03.19.2007 05:59 | DISPATCHES

On March 13 Nancy Pelosi and the Democratic leadership deleted a provision from the Supplemental Appropriations bill which forbade funds for military operations against Iran unless authorized by Congress.

On her Iran Nuclear Watch blog, Cara Ong wrote: "The move, not so coincidentally, coincides with AIPAC's annual conference, which Ms. Pelosi addressed. . . [but] Congressional sources say she is attempting to finesse the move by saying that the language will be placed in some other piece of legislation." Congressional Quarterly, as quoted by ThinkProgress, reported that she "quietly promised Appropriations Committee Democrats that she would soon bring the measure up as a stand-alone bill.

"The Democratic Speaker of the House feels compelled to stealth-legislate. Hillary Clinton, The New York Times reports, finds herself emphasizing, during the March 12 reception she gave at the conference, "as she has before, that 'no option is off the table' if a confrontation escalates with Iran."

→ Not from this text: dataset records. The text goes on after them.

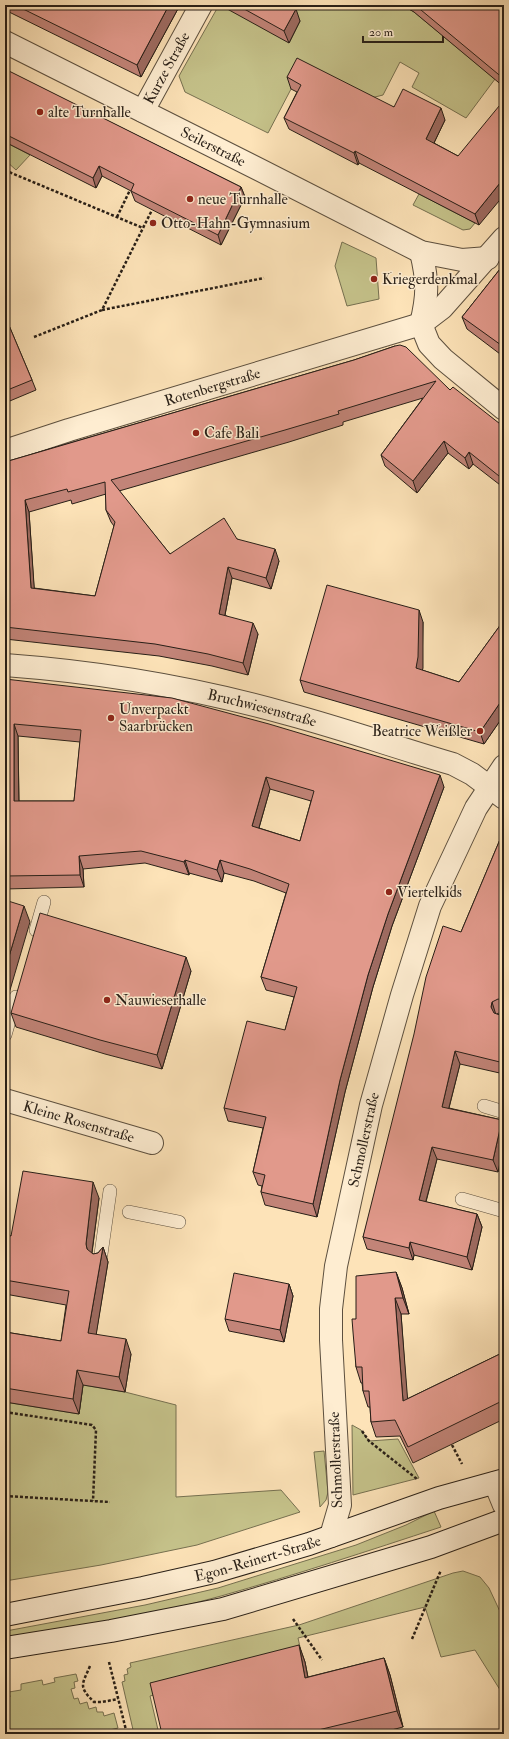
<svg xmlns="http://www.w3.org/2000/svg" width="509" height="1739" font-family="'IM FELL Double Pica',serif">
	<rect width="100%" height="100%" fill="#fde3b8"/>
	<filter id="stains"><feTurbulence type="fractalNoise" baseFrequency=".005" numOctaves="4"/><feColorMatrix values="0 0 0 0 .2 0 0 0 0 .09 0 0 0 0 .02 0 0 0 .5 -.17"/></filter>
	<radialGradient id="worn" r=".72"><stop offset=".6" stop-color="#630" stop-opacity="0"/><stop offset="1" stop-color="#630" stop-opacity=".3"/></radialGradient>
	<g fill="#c5c28a" stroke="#767050">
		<polygon points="219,5 287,13 291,5 402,5 414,12 495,79 466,118 412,87 419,73 400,62 383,95 367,99 301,70 268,133 185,92 179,76"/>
		<polygon points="5,142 30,155 16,170 5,160"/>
		<polygon points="419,194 421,195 475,223 470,229 463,230 413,205"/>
		<polygon points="342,242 376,258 379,299 347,306 335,266"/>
		<polygon points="83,1385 125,1392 176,1405 176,1497 281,1490 300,1512 197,1545 101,1565 5,1581 5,1402 79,1414"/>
		<polygon points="352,1425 361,1430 369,1441 398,1439 419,1478 353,1495"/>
		<polygon points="324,1451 328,1492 326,1500 320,1507 314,1452"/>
		<path d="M434,1511L441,1527C368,1551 295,1575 221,1596C151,1616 78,1626 7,1639L6,1631L145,1605L218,1588L356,1545L406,1525Z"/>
		<polygon points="463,1571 480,1577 489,1588 504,1620 504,1693 502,1693 475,1650 441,1657 425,1607 298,1638 302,1656 150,1696 159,1734 134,1734 122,1682 125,1681 124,1675 128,1674 127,1669 131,1667 130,1663 299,1625 453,1573"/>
		<polygon points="76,1674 78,1681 74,1682 75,1688 71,1689 74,1699 78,1698 80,1704 87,1702 89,1709 96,1707 97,1712 103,1712 104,1716 114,1713 118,1728 94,1734 5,1734 5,1698 10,1697 9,1692 21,1690 21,1684 42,1680 43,1685 55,1682 54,1678"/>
	</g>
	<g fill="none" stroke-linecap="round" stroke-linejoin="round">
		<defs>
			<g id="service">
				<polyline points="36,930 44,902"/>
				<polyline points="5,1035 16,997"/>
				<polyline points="484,1106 504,1112"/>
				<polyline points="462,1199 504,1211"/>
				<polyline points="129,1212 179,1222"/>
				<polyline points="100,1261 110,1191"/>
			</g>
			<g id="minor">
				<path id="s1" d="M5,42L260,170L421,252L462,260L488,258"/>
				<path id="s2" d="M143,111L201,5"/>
				<path d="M421,252C428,281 428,295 421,324"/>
				<polyline points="421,324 429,344 443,359 504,409"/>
				<path id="s3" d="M5,451L69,430L421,324L442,308L504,238"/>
				<path id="s4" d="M5,665C100,672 196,688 288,714C344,729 398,748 453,764L472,774L504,798"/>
				<path id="s5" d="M5,1100L152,1143"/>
				<polyline points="495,1483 504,1505"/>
				<path id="s6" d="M331,1536L340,1505L331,1340V1309L336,1266L371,1105L402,995L430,906L476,808L504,766"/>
			</g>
			<g id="secondary">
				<path id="s7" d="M5,1615L143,1588L214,1572L309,1544L439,1498L504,1480"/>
				<polyline points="5,1648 111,1631 223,1609 431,1547 504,1520"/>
			</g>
		</defs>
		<use href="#service" stroke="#5d503f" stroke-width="14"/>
		<use href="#minor" stroke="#5d503f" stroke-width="24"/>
		<use href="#secondary" stroke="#281f17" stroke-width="24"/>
		<g stroke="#281f17" stroke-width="2.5" stroke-dasharray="3 2" stroke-linecap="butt">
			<polyline points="5,174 9,172 143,228"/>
			<polyline points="117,217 130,190"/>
			<polyline points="102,310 264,278"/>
			<polyline points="34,337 102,310 152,210"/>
			<polyline points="5,1412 92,1425 96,1430 93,1501"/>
			<polyline points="362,1431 369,1441 417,1479"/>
			<polyline points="452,1445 462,1464"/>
			<polyline points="5,1496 110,1502"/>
			<polyline points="293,1619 322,1660"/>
			<polyline points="412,1639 441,1570"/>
			<polyline points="109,1662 127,1734"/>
			<path d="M90,1666C82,1685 78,1686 94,1702H102L118,1699"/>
		</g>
		<use href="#service" stroke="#feedd1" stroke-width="13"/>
		<use href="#minor" stroke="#feedd1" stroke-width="22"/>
		<use href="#secondary" stroke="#feedd1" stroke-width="22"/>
	</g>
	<g fill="#c28478" stroke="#281f17" fill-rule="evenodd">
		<polygon points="5,5 180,5 141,77 5,10"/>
		<polygon points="220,5 291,5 290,6 300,21 289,43"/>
		<polygon points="402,5 504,5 504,87 414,12"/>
		<polygon points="5,70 241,187 245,197 221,245 135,201 131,191 102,176 96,188 5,142"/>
		<polygon points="287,77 394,107 445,120 434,143 458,156 479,225 359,163 358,165 289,129 284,118 297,92 291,89"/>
		<polygon points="504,264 504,357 467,329 462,317"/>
		<polygon points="5,316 32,380 36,390 5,403"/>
		<path d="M395,346L450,390L504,427V488L473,464L469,469L448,453L417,493L385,466L381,455L423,398L343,422V425L289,442L119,491L170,554L237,539L279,561L271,589L232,578L225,615L258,634L248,675L212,666L159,656L5,639V462L354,360ZM106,494V510L111,522L114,526L95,596L34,588L29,512L71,500L72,504Z"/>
		<polygon points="504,620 504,715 484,744 304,692 300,680 423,622 422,670 459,682"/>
		<path d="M5,679L444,787L392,926L373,987L345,1092L317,1217L265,1205L261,1192L262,1186L258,1185L253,1172L263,1128L228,1121L224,1108L285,1030L294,997L266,990L261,977L286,893L254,881L224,873L222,882L189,873V875L145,863L83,869L84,887L5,889ZM18,736L80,742L74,801H19ZM270,789L311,801L300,841L259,828Z"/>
		<polygon points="504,830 504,1011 503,1011 497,1014 500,1015 504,1012 504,1074 460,1064 449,1108 502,1120 504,1126 504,1143 498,1172 437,1159 426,1202 477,1214 482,1227 472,1270 414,1255 413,1260 367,1249 363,1237 461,932"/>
		<polygon points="191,971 162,1069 105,1054 16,1027 11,1013"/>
		<polygon points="99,1198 92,1253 93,1254 98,1253 103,1247 108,1262 96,1334 131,1354 125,1392 83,1385 79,1414 5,1402 5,1332 61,1341 66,1305 5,1294 5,1235 11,1236"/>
		<polygon points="396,1272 402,1288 409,1314 401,1314 407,1399 504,1352 504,1419 413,1463 400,1436 376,1437 371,1422 370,1407 368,1407 363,1391 362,1383 361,1383 356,1367 356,1319"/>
		<polygon points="289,1284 293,1296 284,1342 229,1331 225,1319"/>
		<polygon points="299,1645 305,1662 308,1677 384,1658 390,1675 403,1727 376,1734 162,1734"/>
	</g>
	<g fill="#9e6b61" stroke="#281f17">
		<polygon points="169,5 180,5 141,77 137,65"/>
		<polygon points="296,9 300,21 289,43 284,31"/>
		<polygon points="441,108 445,120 430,151 426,139"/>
		<polygon points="355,151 359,163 358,165 354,153"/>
		<polygon points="99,166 102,176 96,188 93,178"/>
		<polygon points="504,178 504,195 479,225 475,214"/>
		<polygon points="241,187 245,197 221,245 218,235"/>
		<polygon points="504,341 504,354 501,345"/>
		<polygon points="444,441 448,453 417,493 413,481"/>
		<polygon points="469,452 473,464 469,469 465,458"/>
		<polygon points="25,500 29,512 35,599 31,588"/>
		<polygon points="275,549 279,561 271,589 266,578"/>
		<polygon points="228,567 232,578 223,625 219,614"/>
		<polygon points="419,610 423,622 423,668 420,680 416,668"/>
		<polygon points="253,623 258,634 248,675 243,663"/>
		<polygon points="504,697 504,715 484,744 480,732"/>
		<polygon points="14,724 18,736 19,814 14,801"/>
		<polygon points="440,775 444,787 392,926 373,987 345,1092 317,1217 313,1204 340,1080 368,975 388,914"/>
		<polygon points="266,777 270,789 256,838 252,826"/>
		<polygon points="79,856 83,869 84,887 80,875"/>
		<polygon points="185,860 189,873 189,875 184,862"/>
		<polygon points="220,860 224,873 222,882 217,870"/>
		<polygon points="24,906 30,922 5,1007 5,970"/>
		<polygon points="186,957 191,971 162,1069 157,1055"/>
		<polygon points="492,1002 496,1015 495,1019 491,1007"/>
		<polygon points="455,1051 460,1064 446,1119 442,1107"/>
		<polygon points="502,1120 504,1126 504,1143 498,1172 493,1160"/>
		<polygon points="432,1147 437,1159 423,1212 419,1200"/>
		<polygon points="93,1182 99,1198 91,1259 87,1249 86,1244"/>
		<polygon points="477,1214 482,1227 472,1270 467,1257"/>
		<polygon points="410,1242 414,1255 413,1260 409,1248"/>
		<polygon points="103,1247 108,1262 94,1348 88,1333"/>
		<polygon points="396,1272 402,1288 409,1314 403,1298"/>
		<polygon points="289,1284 293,1296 284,1342 280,1330"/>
		<polygon points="395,1298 401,1314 409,1417 403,1401"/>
		<polygon points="126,1339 131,1354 125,1392 119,1377"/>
		<polygon points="77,1370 83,1385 79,1414 73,1399"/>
		<polygon points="299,1645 305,1662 311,1694 305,1678"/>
		<polygon points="384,1658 390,1675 403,1727 397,1711"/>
	</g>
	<g fill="#e1998b" stroke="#281f17" fill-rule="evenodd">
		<polygon points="15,5 169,5 137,65"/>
		<polygon points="237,5 289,5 296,9 284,31"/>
		<polygon points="415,5 504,5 504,79"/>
		<polygon points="297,58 394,107 403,89 441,108 426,139 458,156 504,100 504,178 475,214 355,151 354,153 284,118 301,85 287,77"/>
		<polygon points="5,69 241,187 218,235 131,191 134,184 99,166 93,178 5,134"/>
		<polygon points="504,264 504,341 501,345 462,317"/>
		<polygon points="5,316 32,380 5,391"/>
		<path d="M400,345L406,347L450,390L453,387L504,427V480L469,452L465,458L444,441L413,481L381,455L436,381L338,411L339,414L285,430L111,480L170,554L224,518L237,539L275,549L266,578L228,567L219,614L253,623L243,663L208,654L155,644L5,627V462L354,360L395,346ZM105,482L106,510L115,522L95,596L31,588L25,500L67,489L68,492Z"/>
		<polygon points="327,585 419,610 418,657 416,668 459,682 504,620 504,697 480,732 300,680"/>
		<path d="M5,679L172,698L269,724L440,775L388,914L368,975L340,1080L313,1204L261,1192L265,1175L253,1172L266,1117L224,1108L247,1021L285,1030L297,987L261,977L289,884L250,869L220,860L217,870L185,860L184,862L141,851L79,856L80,875L5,876ZM14,724L81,730L74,801H14ZM266,777L314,791L300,841L252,826Z"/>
		<polygon points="504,830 504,1000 498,999 492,1002 491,1007 494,1013 500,1015 504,1012 504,1063 455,1051 442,1107 502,1120 493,1160 432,1147 419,1200 477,1214 467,1257 410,1242 409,1248 363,1237 414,1034 426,977 443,926 461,932"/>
		<polygon points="5,900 24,906 5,970"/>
		<polygon points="40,913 186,957 157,1055 100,1040 11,1013"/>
		<polygon points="23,1171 93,1182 86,1244 87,1249 93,1254 98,1253 103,1247 88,1333 126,1339 119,1377 77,1370 73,1399 5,1388 5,1332 61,1341 69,1291 5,1280 5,1235 11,1236"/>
		<polygon points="396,1272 403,1298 395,1298 403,1401 504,1352 504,1400 408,1447 395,1420 371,1422 369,1391 363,1391 362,1367 356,1367 353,1332 352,1319 356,1319 356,1276"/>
		<polygon points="234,1273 289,1284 280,1330 225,1319"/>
		<polygon points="299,1645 305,1678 384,1658 397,1711 314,1731 315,1734 162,1734 150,1683"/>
	</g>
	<g fill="#8f2418" stroke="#feedd1" stroke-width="1.5">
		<circle cx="40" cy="112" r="4"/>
		<circle cx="190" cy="199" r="4"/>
		<circle cx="153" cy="223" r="4"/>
		<circle cx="374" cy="279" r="4"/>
		<circle cx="196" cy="433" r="4"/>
		<circle cx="111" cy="718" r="4"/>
		<circle cx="480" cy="731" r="4"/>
		<circle cx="389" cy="892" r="4"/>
		<circle cx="107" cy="1000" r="4"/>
	</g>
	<g text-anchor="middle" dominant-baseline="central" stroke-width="3" stroke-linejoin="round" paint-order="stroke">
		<g font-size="15" fill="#281f17" stroke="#feedd1">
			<text stroke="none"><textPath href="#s2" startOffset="49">Kurze Straße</textPath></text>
			<text stroke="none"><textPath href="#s1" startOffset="233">Seilerstraße</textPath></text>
			<text stroke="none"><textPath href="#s3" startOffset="217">Rotenbergstraße</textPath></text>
			<text stroke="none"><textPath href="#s4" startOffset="261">Bruchwiesenstraße</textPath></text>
			<text stroke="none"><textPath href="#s5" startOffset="77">Kleine Rosenstraße</textPath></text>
			<text stroke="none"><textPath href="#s6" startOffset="401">Schmollerstraße</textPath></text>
			<text transform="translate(336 1460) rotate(-92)">Schmollerstraße</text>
			<text stroke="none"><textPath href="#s7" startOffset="259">Egon-Reinert-Straße</textPath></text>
		</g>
		<g font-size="15" fill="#281f17" stroke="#feedd1" text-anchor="start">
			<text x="48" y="112">alte Turnhalle</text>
			<text x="198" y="199">neue Turnhalle</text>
			<text x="161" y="223">Otto-Hahn-Gymnasium</text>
			<text x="382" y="279">Kriegerdenkmal</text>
			<text x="204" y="433">Cafe Bali</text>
			<text x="119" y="709">Unverpackt<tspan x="119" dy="17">Saarbrücken</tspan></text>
			<text x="472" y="731" text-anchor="end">Beatrice Weißler</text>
			<text x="397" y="892">Viertelkids</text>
			<text x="115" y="1000">Nauwieserhalle</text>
		</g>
	</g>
	<rect width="509" height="1739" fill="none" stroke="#fde3b8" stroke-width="20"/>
	<rect x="6" y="6" width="497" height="1727" fill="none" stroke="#281f17" stroke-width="2"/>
	<rect x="10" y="10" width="489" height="1719" fill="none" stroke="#281f17"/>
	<path d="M363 36v6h80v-6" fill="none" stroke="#281f17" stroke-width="2"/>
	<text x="369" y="36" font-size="12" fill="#281f17" stroke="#feedd1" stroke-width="3" paint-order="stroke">20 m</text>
	<rect width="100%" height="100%" filter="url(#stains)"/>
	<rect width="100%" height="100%" fill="url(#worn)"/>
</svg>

The power of the American Israel Public Affairs Committee is awesome to behold. After the first Gulf War, Israel felt neglected because the US ignored its claims that Saddam Hussein was no danger. AIPAC then went into high lobbying gear to ensure it would always have the ear of the US in the future.

But who's its driving force advocating on Israel's behalf? 

Back in June 2006, Michael Massing reviewed John Mearsheimer and Stephen Walt's controversial article, "The Israel Lobby," for The New York Review of Books. In his piece, entitled "The Storm over the Israel Lobby," he revealed exactly who, at that time, determined AIPAC's agenda:

". . . power rests with the fifty-odd-member board of directors. . . corporate lawyers, Wall Street investors, business executives, and heirs to family fortunes. Within the board itself, power is concentrated in an extremely rich subgroup, known as the "minyan club." And, within that group, four members are dominant: Robert Asher, a retired lighting fixtures dealer in Chicago; Edward Levy, a building supplies executive in Detroit; Mayer "Bubba" Mitchell, a construction materials dealer in Mobile, Alabama; and Larry Weinberg, a real estate developer in Los Angeles [also known as the "Gang of Four"]."

There you have it -- the inner sanctum of ZOG (white power advocates' Zionist Occupied Government): a lighting fixtures dealer, a building supplies executive, a construction materials dealer, and a real estate developer (and his wife Barbi).  Sorry, White Power. No wizened bankers, no Mossad types, no one-eyed veterans of the Stern Gang. Yet, by controlling the campaign-contribution purse strings, they strike fear into the hearts of Democrats, as well as Republicans.

Postscript: Gregory Leavey reports in Salon that, at the policy conference, "No AIPAC leaders mentioned war with Iran in the speeches, receptions or panel discussions" he attended. "At times this put them at odds with the grass-roots delegates; Marvin Feuer, AIPAC's director of policy and government affairs, was verbally attacked by a conference attendee as 'weak' when he downplayed military options against Iran during a Q&A session."

In a surprise move, AIPAC has, instead, thrown its weight behind severe sanctions in order to "put crippling economic pressure on the Islamic republic" in hopes of forcing a regime change. At least, it's better than bombing.